Work to complete: In the entries that follow, which lines hold the string "déchets"? List them.

---

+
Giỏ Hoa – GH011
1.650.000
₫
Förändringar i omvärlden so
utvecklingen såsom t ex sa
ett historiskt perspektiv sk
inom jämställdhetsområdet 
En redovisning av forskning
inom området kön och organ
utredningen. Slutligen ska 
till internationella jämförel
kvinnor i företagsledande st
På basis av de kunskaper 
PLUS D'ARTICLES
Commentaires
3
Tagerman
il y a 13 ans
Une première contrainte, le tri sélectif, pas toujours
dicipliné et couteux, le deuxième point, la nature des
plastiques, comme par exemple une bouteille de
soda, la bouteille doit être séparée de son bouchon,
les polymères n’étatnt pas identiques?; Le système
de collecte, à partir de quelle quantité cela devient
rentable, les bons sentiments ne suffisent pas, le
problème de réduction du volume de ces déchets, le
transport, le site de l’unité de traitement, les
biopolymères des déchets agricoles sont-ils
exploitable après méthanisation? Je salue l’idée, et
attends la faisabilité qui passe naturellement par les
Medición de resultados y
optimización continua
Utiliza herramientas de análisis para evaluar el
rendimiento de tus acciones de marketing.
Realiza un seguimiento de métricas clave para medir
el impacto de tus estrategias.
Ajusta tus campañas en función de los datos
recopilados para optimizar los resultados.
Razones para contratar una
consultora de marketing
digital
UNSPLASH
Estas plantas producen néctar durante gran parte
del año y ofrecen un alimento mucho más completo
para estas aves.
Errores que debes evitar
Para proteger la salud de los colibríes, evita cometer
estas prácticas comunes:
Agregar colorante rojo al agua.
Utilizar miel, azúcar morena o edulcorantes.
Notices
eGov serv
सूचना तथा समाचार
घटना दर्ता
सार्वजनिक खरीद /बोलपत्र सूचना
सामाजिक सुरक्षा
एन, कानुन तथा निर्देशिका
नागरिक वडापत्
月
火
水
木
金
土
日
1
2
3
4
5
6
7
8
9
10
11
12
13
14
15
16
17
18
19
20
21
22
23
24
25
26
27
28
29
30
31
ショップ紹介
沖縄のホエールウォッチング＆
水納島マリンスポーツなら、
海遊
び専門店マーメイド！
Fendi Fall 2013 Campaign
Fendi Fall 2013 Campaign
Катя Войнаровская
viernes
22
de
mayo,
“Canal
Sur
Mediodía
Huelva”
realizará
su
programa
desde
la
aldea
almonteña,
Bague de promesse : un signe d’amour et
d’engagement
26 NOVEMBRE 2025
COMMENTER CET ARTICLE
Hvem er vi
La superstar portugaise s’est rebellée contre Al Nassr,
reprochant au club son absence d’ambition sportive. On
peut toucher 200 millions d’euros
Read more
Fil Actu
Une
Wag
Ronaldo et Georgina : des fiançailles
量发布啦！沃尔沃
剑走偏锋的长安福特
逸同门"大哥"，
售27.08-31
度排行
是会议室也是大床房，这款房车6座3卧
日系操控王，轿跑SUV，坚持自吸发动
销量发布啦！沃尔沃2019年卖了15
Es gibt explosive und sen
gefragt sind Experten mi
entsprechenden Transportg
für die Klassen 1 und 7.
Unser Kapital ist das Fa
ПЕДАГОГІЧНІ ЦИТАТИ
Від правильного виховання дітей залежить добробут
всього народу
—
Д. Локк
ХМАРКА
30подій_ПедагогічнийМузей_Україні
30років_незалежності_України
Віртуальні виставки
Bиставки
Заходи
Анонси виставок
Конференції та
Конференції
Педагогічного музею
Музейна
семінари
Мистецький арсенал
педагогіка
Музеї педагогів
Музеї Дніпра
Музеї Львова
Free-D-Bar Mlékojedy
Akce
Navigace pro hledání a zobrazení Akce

---

Solution for this exercise:
problème de réduction du volume de ces déchets, le
biopolymères des déchets agricoles sont-ils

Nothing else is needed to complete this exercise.